L’impression 3D permet donc clairement de sauver des vies. Mais est-elle à terme une solution viable ? Aujourd’hui, elle remplit un vide laissé vaquant par une politique industrielle mortifère. Mais si la pandémie s’accélère, il lui deviendra difficile de suivre le tempo du virus. Dans tous les cas, la communauté des Makers a prouvé sa capacité à se mobiliser pour le bien de tous et elle aura son mot à dire dans l’après-crise.
La data à l’heure des libristes
Lorsqu’on lit les principales demandes des chercheurs et des médecins, une de leurs préoccupations majeures est un besoin urgent de données, pour suivre l’évolution de la pandémie et anticiper les vagues de patients atteints par le covid-19.
Le gouvernement n’ayant pas réagi tout de suite à cette demande, la communauté du libre se mobilise donc sur GitHub pour proposer des solutions applicatives aux médecins.
Beaucoup de ces projets ayant déjà vu le jour sont aujourd’hui cités par des journalistes scientifiques, des épidémiologistes et des statisticiens comme sources de références fiables.
Jeux de données, calculs distribués, suivi en temps réel… Les développeurs utilisent la panoplie de leurs compétences pour proposer des solutions qui fonctionnent. Avec l’esprit collaboratif qui caractérise cette communauté, les projets se construisent et évoluent rapidement. Voici quelques exemples qui me semblent intéressants à suivre et réellement inspirants :
- La carte interactive et les jeux de données agrégés par le Center for Systems Science and Engineering de l’université américaine Johns Hopkins, à Baltimore,
- La carte et les jeux de données (nCoV2019 dataset) fournis par Institute for Health Metrics and Evaluation de l’Université de Washington,
- Le projet COVID-19 Tracker pour les États-Unis,
- Le projet de calcul distribué Folding@home et ses jeux de données,
- Une application mobile que développe l’Organisation mondiale de la santé (OMS/WHO).
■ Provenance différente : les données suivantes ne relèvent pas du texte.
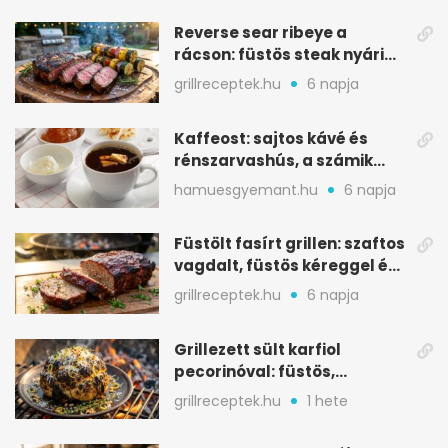
Reverse sear ribeye a
rácson: füstös steak nyári
tökkebabbal
grillreceptek.hu
6 napja
Kaffeost: sajtos kávé és
rénszarvashús, a számik
melegítő itala
hamuesgyemant.hu
6 napja
Füstölt fasírt grillen: szaftos
vagdalt, füstös kéreggel és
BBQ mázzal
grillreceptek.hu
6 napja
Grillezett sült karfiol
pecorinóval: füstös,
karamellizált nyári kedvenc
grillreceptek.hu
1 hete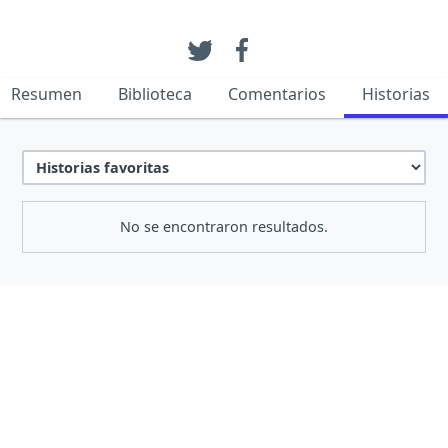
Resumen
Biblioteca
Comentarios
Historias
No se encontraron resultados.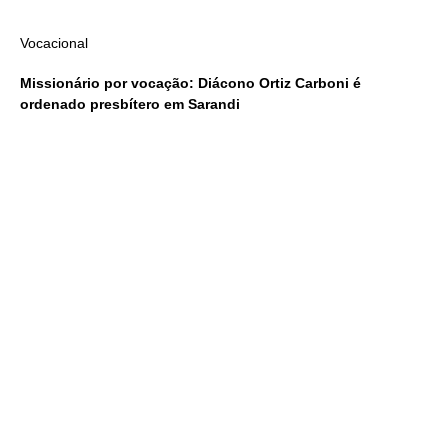
Vocacional
Missionário por vocação: Diácono Ortiz Carboni é
ordenado presbítero em Sarandi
En France, de tels projets sont en cours d’élaboration. La difficulté réside principalement dans la collecte des données, RGPD oblige. Ajoutons à cela que le site data.gouv.fr qui devrait être l’épicentre de cette collecte ne répond absolument pas à cette demande, les développeurs en sont parfois réduits à mendier l’aide des internautes volontaires pour remplir des formulaires anonymisés. Et comme toujours de tels projets ne sont viables et fiables que si l’information collectée est vérifiable et donc correcte.
Il est évident qu’au lendemain de cette crise, la France devra se doter d’outils qui aident les chercheurs et les scientifiques à analyser et prévoir et ce, dans un esprit d’ouverture et collaboratif. Cela évitera de proposer cette solution du pauvre, complètement inutile et faisant sérieusement douter de la capacité de nos représentants à comprendre les enjeux du numériques en période de crise.